■ **Exercise description**
In the blog post on calling conventions, why were new abstractions such as assembly language invented? Answer in one to three sentences.

■ **Source extract**
This article is Part 0 in a 4-Part Series.

In this blog post we will answer the question What is a calling convention?

TODO:

  • description how machine code looks like and how function work

Calling convention

A calling convention is like a contract that describes how the functions, on the assembly code level, communicate with each other using cpu instructions`.

Contract defines things like:

  • the way arguments are passed to a function
  • how values are returned
  • how the function name is decorated
  • who: caller or calle handles stack or registers cleanup

It specifies how (at a low level) the compiler will pass input parameters to the function and retrieve its results once it’s been executed.1

If we go down to the lowest levels of code, there is a machine code2.

8B542408 83FA0077 06B80000 0000C383
FA027706 B8010000 00C353BB 01000000
B9010000 008D0419 83FA0376 078BD989
C14AEBF1 5BC3

This is btw a Fibonnaacci number generation code in machine code. I wouldn’t be able to write it that way, but what is important is that on this lowest level it really doesn’t matter if this code was created from C++, Java, Python or C#.

It would an impossible task(almost) to write code that way and that is why new abstractions were invented like assembly language. Example below is the same fibonacci number generation code but in assembly.

fib:
    mov edx, [esp+8]
    cmp edx, 0
    ja @f
    mov eax, 0
    ret
    
    @@:
    cmp edx, 2
    ja @f
    mov eax, 1
    ret
    
    @@:
    push ebx
    mov ebx, 1
    mov ecx, 1
    
    @@:
        lea eax, [ebx+ecx]
        cmp edx, 3
        jbe @f
        mov ebx, ecx
        mov ecx, eax
        dec edx
    jmp @b
    
    @@:
    pop ebx
    ret

On this level which is still very low. We operate very close to CPU using - registers, stacks, various operations like mov, jmp. Every machine supports different registers and instructions[x]. Some operate on very primitive instructions and some have more complicated ones. Example [x].

(Stored entries)

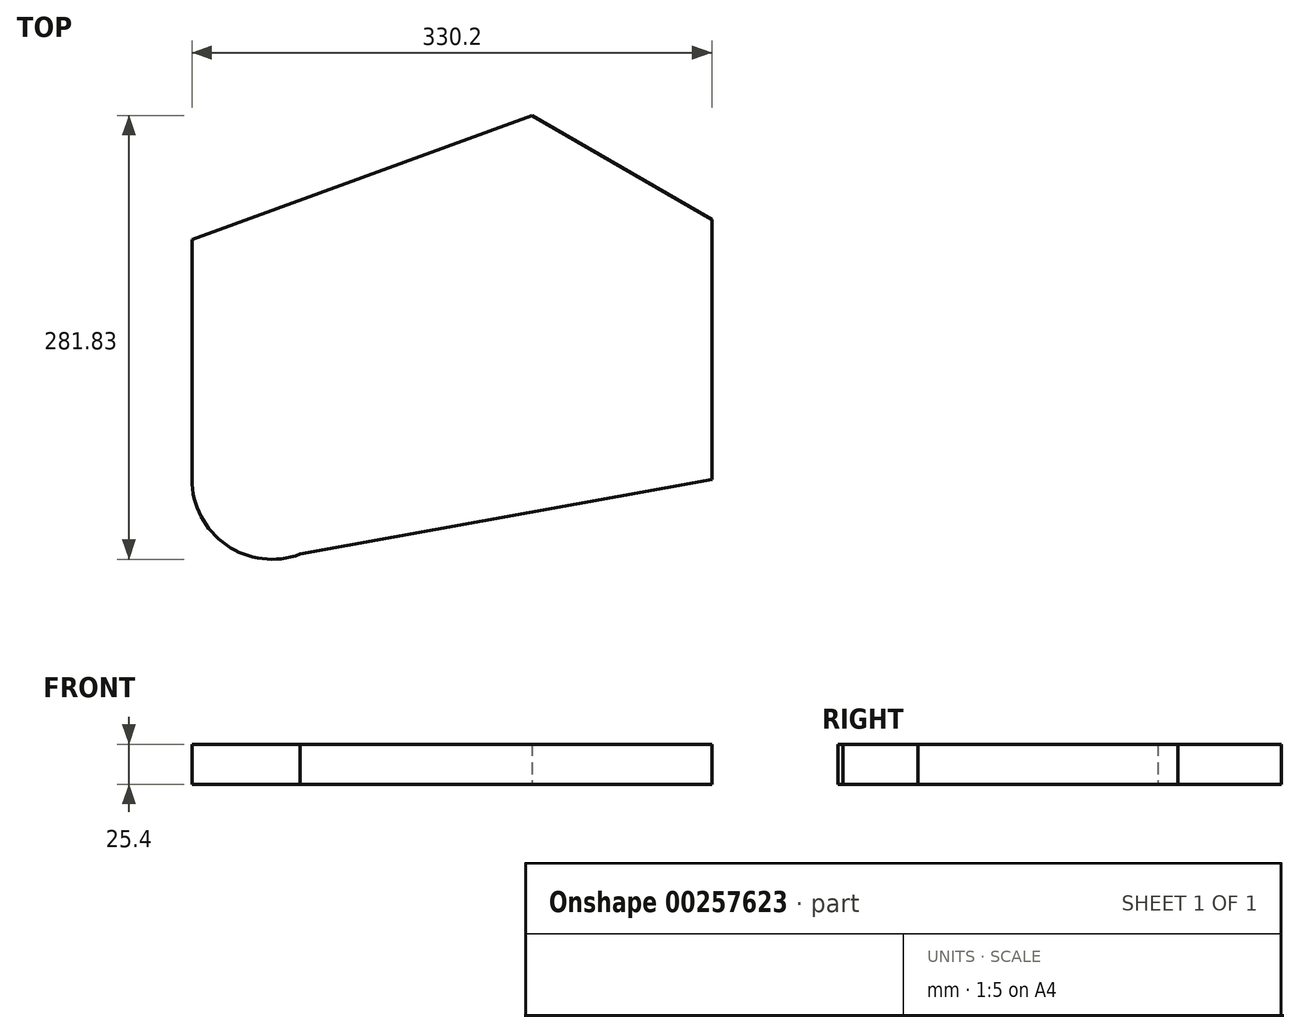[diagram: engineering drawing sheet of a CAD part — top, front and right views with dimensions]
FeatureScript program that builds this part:
annotation { "Feature Type Name" : "Feature", "Feature Type Description" : "" }
export const myFeature = defineFeature(function(context is Context, id is Id, definition is map)
    precondition{}
    {
        {
            var Q0;
            Q0=qCreatedBy(makeId("Top.planeOp"),FACE);
            var sketch = newSketch(context, id + "F0", { "sketchPlane" : qUnion([Q0])});
            skLineSegment(sketch, "E0", {"start": v(295.52, -65.32) * mm, "end": v(295.52, 99.78) * mm});
            skArc(sketch, "E1", {"start": v(-34.68, -65.32) * mm, "mid": v(-12.8, -107.08) * mm, "end": v(34, -112.87) * mm});
            skLineSegment(sketch, "E2", {"start": v(16.12, -116.12) * mm, "end": v(295.52, -65.32) * mm});
            skLineSegment(sketch, "E3", {"start": v(-34.68, -65.32) * mm, "end": v(-34.68, 87.08) * mm});
            skLineSegment(sketch, "E4", {"start": v(295.52, 99.78) * mm, "end": v(181.34, 165.7) * mm});
            skLineSegment(sketch, "E5", {"start": v(181.34, 165.7) * mm, "end": v(-34.68, 87.08) * mm});
            skSolve(sketch);
        }
        {
            var Q0;
            Q0 = qSketchRegion(id + "F0", true);
            extrude(context, id + "F1", {"entities" : qUnion([Q0]), "depth" : 25.4 * mm});
        }
    });
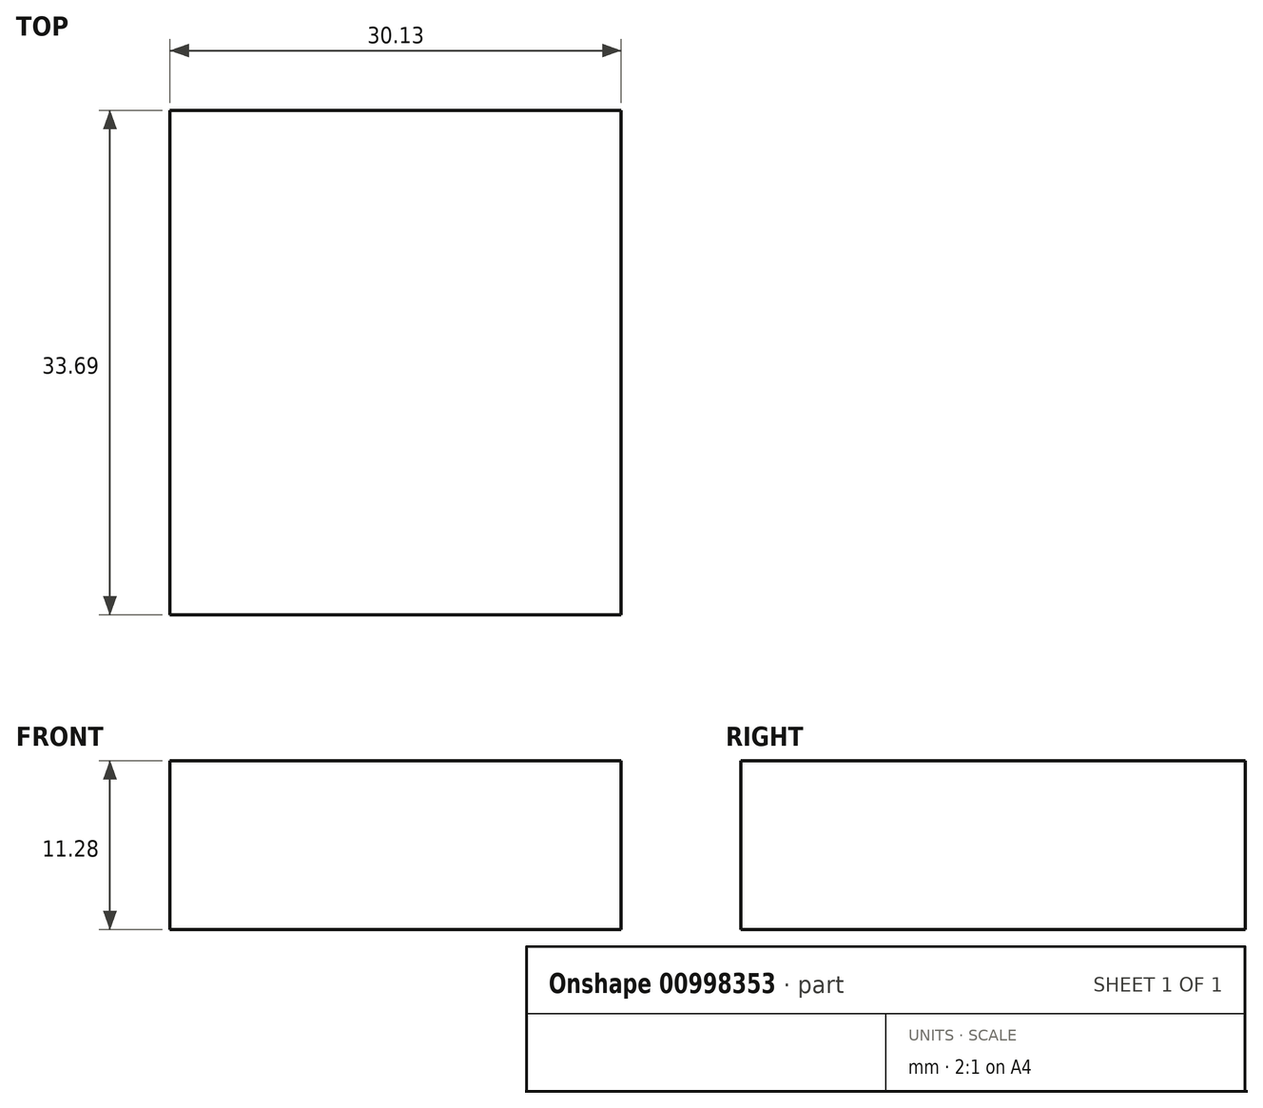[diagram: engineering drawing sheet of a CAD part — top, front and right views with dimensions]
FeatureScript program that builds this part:
annotation { "Feature Type Name" : "Feature", "Feature Type Description" : "" }
export const myFeature = defineFeature(function(context is Context, id is Id, definition is map)
    precondition{}
    {
        {
            var Q0;
            Q0=qCreatedBy(makeId("Top.planeOp"),FACE);
            var sketch = newSketch(context, id + "F0", { "sketchPlane" : qUnion([Q0])});
            skLineSegment(sketch, "E0", {"start": v(0, 0) * mm, "end": v(0, -33.69) * mm});
            skLineSegment(sketch, "E1", {"start": v(0, -33.69) * mm, "end": v(30.13, -33.69) * mm});
            skLineSegment(sketch, "E2", {"start": v(30.13, -33.69) * mm, "end": v(30.13, 0) * mm});
            skLineSegment(sketch, "E3", {"start": v(30.13, 0) * mm, "end": v(0, 0) * mm});
            skSolve(sketch);
        }
        {
            var Q0;
            Q0=makeQuery(id+"F0.imprint","IMPRINT",FACE,{"disambiguationData":[TD([[makeQuery(id+"F0.imprint","IMPRINT",EDGE,{"derivedFrom":sQuery(id+"F0.wireOp",EDGE,"E0")}),1.0]])]});
            extrude(context, id + "F1", {"entities" : qUnion([Q0]), "depth" : 11.28 * mm, "offsetDistance" : 25 * mm});
        }
    });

■ **Result of the task**
Writing code directly in machine code, the way the Fibonacci number generation code is shown, would be an almost impossible task. That is why new abstractions such as assembly language were invented.